WHAT THIS TASK INVOLVES:
Transcribe the rows below line for line, starting at the first line and ending at the line that contains "Privacidade", with that line included.

MATERIAL FOR THE TASK:
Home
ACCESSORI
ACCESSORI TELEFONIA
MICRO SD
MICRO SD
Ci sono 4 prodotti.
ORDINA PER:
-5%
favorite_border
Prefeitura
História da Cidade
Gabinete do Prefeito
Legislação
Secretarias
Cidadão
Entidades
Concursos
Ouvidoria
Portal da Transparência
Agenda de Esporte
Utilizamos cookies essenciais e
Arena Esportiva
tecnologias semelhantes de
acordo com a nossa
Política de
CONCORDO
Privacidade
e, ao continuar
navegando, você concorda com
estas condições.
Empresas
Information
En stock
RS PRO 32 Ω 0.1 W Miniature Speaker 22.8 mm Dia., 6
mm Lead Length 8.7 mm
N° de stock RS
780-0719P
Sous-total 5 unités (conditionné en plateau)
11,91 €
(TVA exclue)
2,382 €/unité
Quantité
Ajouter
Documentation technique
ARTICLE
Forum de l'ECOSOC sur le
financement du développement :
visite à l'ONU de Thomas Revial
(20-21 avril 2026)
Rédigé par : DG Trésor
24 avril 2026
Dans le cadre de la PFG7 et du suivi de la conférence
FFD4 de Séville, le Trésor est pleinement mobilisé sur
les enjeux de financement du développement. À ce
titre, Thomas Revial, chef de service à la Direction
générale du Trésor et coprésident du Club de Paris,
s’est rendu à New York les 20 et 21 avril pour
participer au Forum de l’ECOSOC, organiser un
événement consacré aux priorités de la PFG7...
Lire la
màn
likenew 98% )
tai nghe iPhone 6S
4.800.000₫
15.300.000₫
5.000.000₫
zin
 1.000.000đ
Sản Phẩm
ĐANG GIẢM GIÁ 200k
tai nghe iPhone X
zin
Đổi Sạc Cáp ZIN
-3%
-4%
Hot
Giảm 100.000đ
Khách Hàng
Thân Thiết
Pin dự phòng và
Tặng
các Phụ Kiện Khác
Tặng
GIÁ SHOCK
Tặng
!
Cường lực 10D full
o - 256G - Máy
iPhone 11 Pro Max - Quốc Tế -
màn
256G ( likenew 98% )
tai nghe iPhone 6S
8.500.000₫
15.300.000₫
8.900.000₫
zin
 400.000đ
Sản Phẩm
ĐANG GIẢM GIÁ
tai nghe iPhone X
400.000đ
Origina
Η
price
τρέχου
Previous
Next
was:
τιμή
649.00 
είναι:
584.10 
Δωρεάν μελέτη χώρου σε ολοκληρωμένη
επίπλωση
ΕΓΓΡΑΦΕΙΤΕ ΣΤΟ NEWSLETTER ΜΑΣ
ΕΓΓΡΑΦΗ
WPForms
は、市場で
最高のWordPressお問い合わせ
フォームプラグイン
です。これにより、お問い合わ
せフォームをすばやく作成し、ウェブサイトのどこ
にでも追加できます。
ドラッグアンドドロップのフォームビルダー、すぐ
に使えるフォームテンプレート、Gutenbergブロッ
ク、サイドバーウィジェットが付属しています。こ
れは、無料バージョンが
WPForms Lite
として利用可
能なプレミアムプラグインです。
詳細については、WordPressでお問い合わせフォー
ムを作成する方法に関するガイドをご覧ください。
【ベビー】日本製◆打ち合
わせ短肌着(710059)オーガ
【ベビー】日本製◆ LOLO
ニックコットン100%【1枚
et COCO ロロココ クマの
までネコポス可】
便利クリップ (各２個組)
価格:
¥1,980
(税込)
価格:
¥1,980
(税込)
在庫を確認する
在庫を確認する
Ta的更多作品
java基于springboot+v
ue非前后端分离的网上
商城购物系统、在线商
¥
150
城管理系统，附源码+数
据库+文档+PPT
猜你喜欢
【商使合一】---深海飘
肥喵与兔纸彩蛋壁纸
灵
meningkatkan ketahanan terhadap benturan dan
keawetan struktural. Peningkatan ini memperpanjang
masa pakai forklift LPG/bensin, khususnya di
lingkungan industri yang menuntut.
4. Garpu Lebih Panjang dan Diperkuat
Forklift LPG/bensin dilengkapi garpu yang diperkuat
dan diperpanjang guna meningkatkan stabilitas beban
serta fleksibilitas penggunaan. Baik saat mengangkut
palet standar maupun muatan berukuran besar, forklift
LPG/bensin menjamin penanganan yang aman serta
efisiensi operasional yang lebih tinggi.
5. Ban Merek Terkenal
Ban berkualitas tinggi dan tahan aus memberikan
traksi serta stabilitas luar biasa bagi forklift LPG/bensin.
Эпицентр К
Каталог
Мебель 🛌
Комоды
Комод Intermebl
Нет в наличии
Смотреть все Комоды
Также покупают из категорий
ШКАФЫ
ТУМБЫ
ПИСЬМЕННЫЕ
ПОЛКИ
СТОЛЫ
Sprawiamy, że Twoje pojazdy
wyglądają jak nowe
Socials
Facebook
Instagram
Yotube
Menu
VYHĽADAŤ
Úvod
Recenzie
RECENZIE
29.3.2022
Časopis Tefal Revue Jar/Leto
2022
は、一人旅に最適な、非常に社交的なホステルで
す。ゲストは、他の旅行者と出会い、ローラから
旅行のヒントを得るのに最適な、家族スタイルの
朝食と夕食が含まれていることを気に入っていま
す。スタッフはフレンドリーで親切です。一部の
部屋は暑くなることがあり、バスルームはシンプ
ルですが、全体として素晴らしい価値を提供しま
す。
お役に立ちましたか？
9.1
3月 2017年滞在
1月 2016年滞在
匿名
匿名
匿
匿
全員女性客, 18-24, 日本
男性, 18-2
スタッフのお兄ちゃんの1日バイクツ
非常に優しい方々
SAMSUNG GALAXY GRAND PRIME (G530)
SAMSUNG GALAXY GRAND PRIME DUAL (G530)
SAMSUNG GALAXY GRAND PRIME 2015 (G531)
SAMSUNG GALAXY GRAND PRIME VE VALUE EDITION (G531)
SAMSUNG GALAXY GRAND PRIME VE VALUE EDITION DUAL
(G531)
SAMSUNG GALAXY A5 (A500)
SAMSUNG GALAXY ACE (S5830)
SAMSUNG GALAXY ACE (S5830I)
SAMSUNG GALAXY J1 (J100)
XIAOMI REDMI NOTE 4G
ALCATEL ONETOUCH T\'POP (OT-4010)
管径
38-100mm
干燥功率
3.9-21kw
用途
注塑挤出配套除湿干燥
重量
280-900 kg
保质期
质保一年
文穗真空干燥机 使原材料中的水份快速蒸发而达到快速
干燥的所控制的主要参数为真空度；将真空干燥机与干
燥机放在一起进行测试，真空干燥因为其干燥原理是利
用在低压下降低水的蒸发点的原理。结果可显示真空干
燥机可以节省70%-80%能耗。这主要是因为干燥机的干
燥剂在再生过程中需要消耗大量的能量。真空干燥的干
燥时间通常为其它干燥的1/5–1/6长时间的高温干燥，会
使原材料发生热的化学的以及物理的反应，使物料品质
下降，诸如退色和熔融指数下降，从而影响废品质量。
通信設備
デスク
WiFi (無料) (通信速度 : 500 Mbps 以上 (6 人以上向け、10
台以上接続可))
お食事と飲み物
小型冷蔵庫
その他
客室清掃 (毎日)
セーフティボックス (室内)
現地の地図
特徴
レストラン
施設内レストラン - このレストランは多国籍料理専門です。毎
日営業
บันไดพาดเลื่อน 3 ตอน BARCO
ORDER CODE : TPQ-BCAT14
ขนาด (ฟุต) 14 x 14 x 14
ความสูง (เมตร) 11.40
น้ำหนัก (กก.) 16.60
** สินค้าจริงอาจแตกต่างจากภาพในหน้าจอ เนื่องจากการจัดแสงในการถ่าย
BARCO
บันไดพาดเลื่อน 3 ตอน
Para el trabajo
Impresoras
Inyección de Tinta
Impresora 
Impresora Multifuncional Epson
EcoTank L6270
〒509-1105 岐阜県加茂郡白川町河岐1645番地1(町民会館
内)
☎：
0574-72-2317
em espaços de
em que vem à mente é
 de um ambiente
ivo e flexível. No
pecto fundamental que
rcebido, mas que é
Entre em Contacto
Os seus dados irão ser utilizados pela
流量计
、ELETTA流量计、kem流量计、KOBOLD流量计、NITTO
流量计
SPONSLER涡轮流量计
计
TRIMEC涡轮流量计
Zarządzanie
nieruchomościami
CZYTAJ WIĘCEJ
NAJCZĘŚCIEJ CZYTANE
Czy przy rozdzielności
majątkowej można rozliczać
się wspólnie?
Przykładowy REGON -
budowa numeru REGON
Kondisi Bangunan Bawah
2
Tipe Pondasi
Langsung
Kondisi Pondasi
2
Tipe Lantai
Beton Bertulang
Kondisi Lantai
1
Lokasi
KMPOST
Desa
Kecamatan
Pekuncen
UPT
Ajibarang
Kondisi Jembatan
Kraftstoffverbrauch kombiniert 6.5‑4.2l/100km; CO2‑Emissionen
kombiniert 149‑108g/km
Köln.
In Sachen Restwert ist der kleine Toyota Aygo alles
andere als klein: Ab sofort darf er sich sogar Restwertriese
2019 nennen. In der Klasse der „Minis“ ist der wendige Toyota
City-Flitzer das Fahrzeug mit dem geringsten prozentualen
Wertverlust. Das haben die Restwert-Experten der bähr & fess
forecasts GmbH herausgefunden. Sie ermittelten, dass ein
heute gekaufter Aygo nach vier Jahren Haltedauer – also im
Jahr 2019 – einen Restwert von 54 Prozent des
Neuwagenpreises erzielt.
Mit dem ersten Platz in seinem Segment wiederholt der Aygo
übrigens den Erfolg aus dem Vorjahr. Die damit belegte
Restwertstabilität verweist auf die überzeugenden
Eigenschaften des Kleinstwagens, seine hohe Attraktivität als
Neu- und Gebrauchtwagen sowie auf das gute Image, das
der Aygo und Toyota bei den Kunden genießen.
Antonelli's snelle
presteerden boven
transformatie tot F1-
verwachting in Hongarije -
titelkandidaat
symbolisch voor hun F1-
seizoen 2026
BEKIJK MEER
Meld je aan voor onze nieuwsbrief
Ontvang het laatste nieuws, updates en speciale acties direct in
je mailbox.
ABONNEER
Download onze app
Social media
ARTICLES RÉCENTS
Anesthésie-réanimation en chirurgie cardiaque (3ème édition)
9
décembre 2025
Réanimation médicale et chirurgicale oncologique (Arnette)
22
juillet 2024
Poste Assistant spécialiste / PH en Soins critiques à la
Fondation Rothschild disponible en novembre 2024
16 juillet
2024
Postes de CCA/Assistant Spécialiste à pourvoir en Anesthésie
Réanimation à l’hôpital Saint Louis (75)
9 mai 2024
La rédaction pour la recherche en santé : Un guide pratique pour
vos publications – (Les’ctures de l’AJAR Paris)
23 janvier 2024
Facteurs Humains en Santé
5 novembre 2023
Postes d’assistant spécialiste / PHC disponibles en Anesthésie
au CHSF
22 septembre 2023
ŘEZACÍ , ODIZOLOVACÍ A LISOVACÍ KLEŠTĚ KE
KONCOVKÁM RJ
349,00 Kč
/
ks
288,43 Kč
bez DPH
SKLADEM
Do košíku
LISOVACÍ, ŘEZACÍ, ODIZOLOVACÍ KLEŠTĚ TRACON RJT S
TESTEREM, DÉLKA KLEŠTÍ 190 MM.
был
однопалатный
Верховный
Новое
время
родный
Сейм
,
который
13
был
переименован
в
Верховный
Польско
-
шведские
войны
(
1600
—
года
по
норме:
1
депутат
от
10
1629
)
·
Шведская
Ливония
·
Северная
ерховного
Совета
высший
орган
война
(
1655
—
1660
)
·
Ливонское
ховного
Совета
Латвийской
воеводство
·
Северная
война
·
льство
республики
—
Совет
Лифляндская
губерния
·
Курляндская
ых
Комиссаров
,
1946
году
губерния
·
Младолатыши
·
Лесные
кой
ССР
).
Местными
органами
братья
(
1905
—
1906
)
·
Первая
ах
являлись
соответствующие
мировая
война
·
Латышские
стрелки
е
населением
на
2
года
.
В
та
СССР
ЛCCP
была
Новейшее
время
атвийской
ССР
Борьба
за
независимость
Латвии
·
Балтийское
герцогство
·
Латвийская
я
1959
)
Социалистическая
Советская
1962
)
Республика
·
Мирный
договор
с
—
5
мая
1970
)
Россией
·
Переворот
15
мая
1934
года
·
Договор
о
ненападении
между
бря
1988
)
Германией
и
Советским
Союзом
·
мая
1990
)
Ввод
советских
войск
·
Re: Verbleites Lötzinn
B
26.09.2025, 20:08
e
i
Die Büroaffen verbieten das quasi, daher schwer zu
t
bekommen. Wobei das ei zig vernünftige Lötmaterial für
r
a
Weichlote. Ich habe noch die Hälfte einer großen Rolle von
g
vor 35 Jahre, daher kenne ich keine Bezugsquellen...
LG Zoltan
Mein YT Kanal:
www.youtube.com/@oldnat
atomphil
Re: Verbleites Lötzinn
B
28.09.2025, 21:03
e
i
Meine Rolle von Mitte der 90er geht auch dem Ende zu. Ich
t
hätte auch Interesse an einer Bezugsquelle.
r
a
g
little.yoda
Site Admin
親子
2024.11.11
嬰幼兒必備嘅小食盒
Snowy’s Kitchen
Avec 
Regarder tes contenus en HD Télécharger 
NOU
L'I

REPLY:
Home
ACCESSORI
ACCESSORI TELEFONIA
MICRO SD
MICRO SD
Ci sono 4 prodotti.
ORDINA PER:
-5%
favorite_border
Prefeitura
História da Cidade
Gabinete do Prefeito
Legislação
Secretarias
Cidadão
Entidades
Concursos
Ouvidoria
Portal da Transparência
Agenda de Esporte
Utilizamos cookies essenciais e
Arena Esportiva
tecnologias semelhantes de
acordo com a nossa
Política de
CONCORDO
Privacidade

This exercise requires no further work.